→ **TASK DESCRIPTION**
Your output should be the entries below, exact in every detail.

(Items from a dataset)

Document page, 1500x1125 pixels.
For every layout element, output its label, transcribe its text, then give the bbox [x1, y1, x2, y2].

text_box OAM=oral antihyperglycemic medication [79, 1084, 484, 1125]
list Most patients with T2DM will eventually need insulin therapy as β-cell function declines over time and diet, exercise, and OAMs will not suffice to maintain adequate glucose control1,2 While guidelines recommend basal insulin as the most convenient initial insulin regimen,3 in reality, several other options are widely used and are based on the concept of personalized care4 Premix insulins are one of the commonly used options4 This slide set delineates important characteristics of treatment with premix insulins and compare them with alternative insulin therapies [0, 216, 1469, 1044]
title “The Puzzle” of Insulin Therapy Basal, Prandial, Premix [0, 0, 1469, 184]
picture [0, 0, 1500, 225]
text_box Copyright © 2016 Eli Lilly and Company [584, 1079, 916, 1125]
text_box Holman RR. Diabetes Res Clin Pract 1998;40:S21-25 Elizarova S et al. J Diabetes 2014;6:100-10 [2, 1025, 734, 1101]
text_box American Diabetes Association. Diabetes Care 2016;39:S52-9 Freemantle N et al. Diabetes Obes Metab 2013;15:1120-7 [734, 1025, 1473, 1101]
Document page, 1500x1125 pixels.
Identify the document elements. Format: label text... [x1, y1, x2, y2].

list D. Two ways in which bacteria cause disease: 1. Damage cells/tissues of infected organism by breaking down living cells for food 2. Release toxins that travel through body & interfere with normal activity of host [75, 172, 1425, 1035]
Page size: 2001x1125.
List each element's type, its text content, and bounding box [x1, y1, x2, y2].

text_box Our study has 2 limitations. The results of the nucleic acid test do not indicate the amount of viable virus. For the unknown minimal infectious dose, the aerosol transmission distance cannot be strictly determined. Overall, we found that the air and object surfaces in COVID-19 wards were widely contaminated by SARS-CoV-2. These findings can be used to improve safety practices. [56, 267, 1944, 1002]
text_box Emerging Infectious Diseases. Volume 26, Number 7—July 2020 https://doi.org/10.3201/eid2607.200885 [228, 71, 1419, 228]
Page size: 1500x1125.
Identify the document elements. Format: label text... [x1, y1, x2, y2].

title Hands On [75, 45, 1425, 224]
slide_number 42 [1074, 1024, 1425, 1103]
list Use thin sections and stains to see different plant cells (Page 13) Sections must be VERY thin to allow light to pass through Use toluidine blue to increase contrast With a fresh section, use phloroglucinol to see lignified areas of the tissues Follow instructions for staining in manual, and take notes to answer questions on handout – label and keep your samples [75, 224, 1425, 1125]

→ **TASK RESPONSE**
Document page, 1500x1125 pixels.
For every layout element, output its label, transcribe its text, then give the bbox [x1, y1, x2, y2].

text_box OAM=oral antihyperglycemic medication [79, 1084, 484, 1125]
list Most patients with T2DM will eventually need insulin therapy as β-cell function declines over time and diet, exercise, and OAMs will not suffice to maintain adequate glucose control1,2 While guidelines recommend basal insulin as the most convenient initial insulin regimen,3 in reality, several other options are widely used and are based on the concept of personalized care4 Premix insulins are one of the commonly used options4 This slide set delineates important characteristics of treatment with premix insulins and compare them with alternative insulin therapies [0, 216, 1469, 1044]
title “The Puzzle” of Insulin Therapy Basal, Prandial, Premix [0, 0, 1469, 184]
picture [0, 0, 1500, 225]
text_box Copyright © 2016 Eli Lilly and Company [584, 1079, 916, 1125]
text_box Holman RR. Diabetes Res Clin Pract 1998;40:S21-25 Elizarova S et al. J Diabetes 2014;6:100-10 [2, 1025, 734, 1101]
text_box American Diabetes Association. Diabetes Care 2016;39:S52-9 Freemantle N et al. Diabetes Obes Metab 2013;15:1120-7 [734, 1025, 1473, 1101]
Document page, 1500x1125 pixels.
Identify the document elements. Format: label text... [x1, y1, x2, y2].

list D. Two ways in which bacteria cause disease: 1. Damage cells/tissues of infected organism by breaking down living cells for food 2. Release toxins that travel through body & interfere with normal activity of host [75, 172, 1425, 1035]
Page size: 2001x1125.
List each element's type, its text content, and bounding box [x1, y1, x2, y2].

text_box Our study has 2 limitations. The results of the nucleic acid test do not indicate the amount of viable virus. For the unknown minimal infectious dose, the aerosol transmission distance cannot be strictly determined. Overall, we found that the air and object surfaces in COVID-19 wards were widely contaminated by SARS-CoV-2. These findings can be used to improve safety practices. [56, 267, 1944, 1002]
text_box Emerging Infectious Diseases. Volume 26, Number 7—July 2020 https://doi.org/10.3201/eid2607.200885 [228, 71, 1419, 228]
Page size: 1500x1125.
Identify the document elements. Format: label text... [x1, y1, x2, y2].

title Hands On [75, 45, 1425, 224]
slide_number 42 [1074, 1024, 1425, 1103]
list Use thin sections and stains to see different plant cells (Page 13) Sections must be VERY thin to allow light to pass through Use toluidine blue to increase contrast With a fresh section, use phloroglucinol to see lignified areas of the tissues Follow instructions for staining in manual, and take notes to answer questions on handout – label and keep your samples [75, 224, 1425, 1125]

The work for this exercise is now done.